Fort Darland was a post-mediaeval infantry fort built from 1870 to 1900 as part of the defensive network for Chatham Dockyard. It was demolished in the 1960s and the site used for housing. Some earthworks and encasement remain and are visible on aerial photographs.

During the Second World War Fort Darland was a British Army detention centre. The camp was one of twelve military detention centres in England, Scotland, and the Orkney and Shetland Islands. First and second-time offenders were sent to seven of the twelve prisons. Fort Darland drew Parliamentary attention after Rifleman William Clarence Clayton perished while incarcerated; two British Army Warrant Officers were criminally charged after an investigation into Clayton's death.

In addition to British Army personnel being incarcerated, members of the Canadian Army were also sentenced to Fort Darland upon conviction of first-time offences, usually sent up by their Commanding officers.

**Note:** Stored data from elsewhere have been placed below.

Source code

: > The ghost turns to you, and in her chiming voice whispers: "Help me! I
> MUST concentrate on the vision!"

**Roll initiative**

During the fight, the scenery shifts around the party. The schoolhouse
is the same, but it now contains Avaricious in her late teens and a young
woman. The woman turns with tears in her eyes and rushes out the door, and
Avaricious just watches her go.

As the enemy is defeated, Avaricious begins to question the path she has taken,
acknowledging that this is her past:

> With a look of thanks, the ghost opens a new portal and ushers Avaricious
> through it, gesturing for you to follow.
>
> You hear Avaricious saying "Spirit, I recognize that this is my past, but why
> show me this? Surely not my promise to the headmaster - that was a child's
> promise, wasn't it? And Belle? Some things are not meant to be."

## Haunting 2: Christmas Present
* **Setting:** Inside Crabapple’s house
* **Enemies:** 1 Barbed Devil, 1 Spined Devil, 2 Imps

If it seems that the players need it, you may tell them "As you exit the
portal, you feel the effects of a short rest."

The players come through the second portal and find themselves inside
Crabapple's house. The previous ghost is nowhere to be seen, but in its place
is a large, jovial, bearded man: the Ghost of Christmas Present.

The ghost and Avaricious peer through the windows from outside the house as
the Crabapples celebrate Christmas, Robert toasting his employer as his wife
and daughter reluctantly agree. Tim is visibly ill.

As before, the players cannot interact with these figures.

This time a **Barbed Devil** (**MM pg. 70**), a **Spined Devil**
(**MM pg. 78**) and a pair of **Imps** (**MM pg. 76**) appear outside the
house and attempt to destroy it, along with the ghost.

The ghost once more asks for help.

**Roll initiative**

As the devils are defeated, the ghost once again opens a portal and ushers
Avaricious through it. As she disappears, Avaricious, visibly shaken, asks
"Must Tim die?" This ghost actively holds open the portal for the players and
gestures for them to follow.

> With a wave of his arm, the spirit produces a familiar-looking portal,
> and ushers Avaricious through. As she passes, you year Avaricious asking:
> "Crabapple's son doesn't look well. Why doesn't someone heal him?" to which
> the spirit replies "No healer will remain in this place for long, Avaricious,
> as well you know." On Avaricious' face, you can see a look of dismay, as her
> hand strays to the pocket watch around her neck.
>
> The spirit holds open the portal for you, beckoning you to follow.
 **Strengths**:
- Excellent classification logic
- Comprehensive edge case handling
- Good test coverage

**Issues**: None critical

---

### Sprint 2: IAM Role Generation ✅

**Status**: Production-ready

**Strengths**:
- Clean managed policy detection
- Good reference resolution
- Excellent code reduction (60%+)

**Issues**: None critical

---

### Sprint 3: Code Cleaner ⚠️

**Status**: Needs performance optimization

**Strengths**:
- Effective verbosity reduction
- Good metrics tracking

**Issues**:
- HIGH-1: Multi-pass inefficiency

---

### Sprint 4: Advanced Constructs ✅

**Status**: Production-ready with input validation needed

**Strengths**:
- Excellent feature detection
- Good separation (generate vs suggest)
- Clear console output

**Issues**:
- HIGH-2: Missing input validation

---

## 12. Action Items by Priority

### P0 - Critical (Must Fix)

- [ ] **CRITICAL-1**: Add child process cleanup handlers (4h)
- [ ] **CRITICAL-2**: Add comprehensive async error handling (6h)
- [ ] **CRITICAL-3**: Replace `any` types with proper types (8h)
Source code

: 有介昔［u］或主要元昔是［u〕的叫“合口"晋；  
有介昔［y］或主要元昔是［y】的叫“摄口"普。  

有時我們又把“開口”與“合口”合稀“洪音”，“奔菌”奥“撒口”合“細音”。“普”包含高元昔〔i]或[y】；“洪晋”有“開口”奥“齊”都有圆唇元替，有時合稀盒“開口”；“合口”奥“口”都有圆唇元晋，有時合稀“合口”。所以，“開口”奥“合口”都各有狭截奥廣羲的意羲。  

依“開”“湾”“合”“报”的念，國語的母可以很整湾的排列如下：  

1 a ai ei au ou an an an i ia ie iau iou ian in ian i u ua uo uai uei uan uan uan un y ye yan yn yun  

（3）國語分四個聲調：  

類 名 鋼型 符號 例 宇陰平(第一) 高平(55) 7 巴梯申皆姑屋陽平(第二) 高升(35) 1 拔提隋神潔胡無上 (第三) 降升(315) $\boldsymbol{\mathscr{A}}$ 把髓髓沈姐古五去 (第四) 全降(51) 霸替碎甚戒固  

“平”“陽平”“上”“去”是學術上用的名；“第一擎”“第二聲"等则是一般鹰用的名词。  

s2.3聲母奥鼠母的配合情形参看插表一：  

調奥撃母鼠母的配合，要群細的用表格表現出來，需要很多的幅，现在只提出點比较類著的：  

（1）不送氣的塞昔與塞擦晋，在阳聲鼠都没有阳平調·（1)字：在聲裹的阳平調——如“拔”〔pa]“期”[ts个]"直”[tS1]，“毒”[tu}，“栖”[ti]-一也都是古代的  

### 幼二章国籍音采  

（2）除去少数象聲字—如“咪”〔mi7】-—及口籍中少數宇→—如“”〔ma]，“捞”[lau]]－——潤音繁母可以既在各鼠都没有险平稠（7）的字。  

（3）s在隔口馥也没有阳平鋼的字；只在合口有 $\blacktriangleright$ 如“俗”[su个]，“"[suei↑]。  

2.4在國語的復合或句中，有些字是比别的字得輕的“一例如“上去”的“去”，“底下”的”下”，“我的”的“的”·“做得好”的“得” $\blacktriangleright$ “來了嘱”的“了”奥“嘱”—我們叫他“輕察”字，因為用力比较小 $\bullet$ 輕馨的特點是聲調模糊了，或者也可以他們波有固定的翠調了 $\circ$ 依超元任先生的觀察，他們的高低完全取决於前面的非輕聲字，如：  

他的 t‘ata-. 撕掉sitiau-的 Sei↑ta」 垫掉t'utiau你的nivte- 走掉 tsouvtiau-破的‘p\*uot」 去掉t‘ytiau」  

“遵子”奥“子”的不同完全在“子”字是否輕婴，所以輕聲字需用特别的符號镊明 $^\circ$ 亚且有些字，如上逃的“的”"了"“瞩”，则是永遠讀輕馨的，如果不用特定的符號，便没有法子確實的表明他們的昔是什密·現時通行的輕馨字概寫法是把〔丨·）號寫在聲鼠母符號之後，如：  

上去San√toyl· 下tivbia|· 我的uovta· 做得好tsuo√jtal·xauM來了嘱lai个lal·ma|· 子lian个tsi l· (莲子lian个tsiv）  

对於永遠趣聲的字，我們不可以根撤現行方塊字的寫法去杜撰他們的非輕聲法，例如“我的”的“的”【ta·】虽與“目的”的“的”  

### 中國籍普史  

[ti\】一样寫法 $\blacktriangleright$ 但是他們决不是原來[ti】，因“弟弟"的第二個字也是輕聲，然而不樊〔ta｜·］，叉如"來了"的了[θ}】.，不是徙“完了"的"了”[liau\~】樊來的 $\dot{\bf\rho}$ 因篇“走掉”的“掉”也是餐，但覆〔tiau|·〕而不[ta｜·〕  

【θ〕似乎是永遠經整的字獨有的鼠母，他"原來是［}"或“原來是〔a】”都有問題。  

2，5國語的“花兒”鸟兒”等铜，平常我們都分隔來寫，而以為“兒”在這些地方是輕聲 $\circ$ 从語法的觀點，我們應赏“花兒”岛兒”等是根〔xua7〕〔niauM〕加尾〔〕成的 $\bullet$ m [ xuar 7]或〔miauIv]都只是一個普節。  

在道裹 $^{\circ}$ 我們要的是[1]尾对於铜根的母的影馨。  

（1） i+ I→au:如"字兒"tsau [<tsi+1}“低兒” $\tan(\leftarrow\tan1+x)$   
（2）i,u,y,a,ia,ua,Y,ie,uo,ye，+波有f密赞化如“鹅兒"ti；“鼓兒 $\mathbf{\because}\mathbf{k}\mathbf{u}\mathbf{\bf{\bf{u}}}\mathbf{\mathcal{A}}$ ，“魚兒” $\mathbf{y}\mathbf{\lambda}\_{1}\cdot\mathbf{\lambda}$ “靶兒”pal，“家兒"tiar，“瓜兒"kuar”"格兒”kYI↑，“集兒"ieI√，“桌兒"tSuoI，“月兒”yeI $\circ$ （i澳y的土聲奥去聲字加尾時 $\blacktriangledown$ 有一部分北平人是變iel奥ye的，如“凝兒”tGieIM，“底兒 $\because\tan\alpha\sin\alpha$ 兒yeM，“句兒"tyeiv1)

Prior to Fort Darland becoming a detention centre it was an Army Technical school for boys, built in 1938 and opened for its first intake. In March 1939 it served as a school for both Royal Engineer and Royal Artillery enlisted boys. In 1940 during the Dunkirk evacuation the school became a transit camp for men returning from France the pupils having been sent home and subsequently to other Army schools.

After the war, the fort's tunnels were used as a mushroom farm.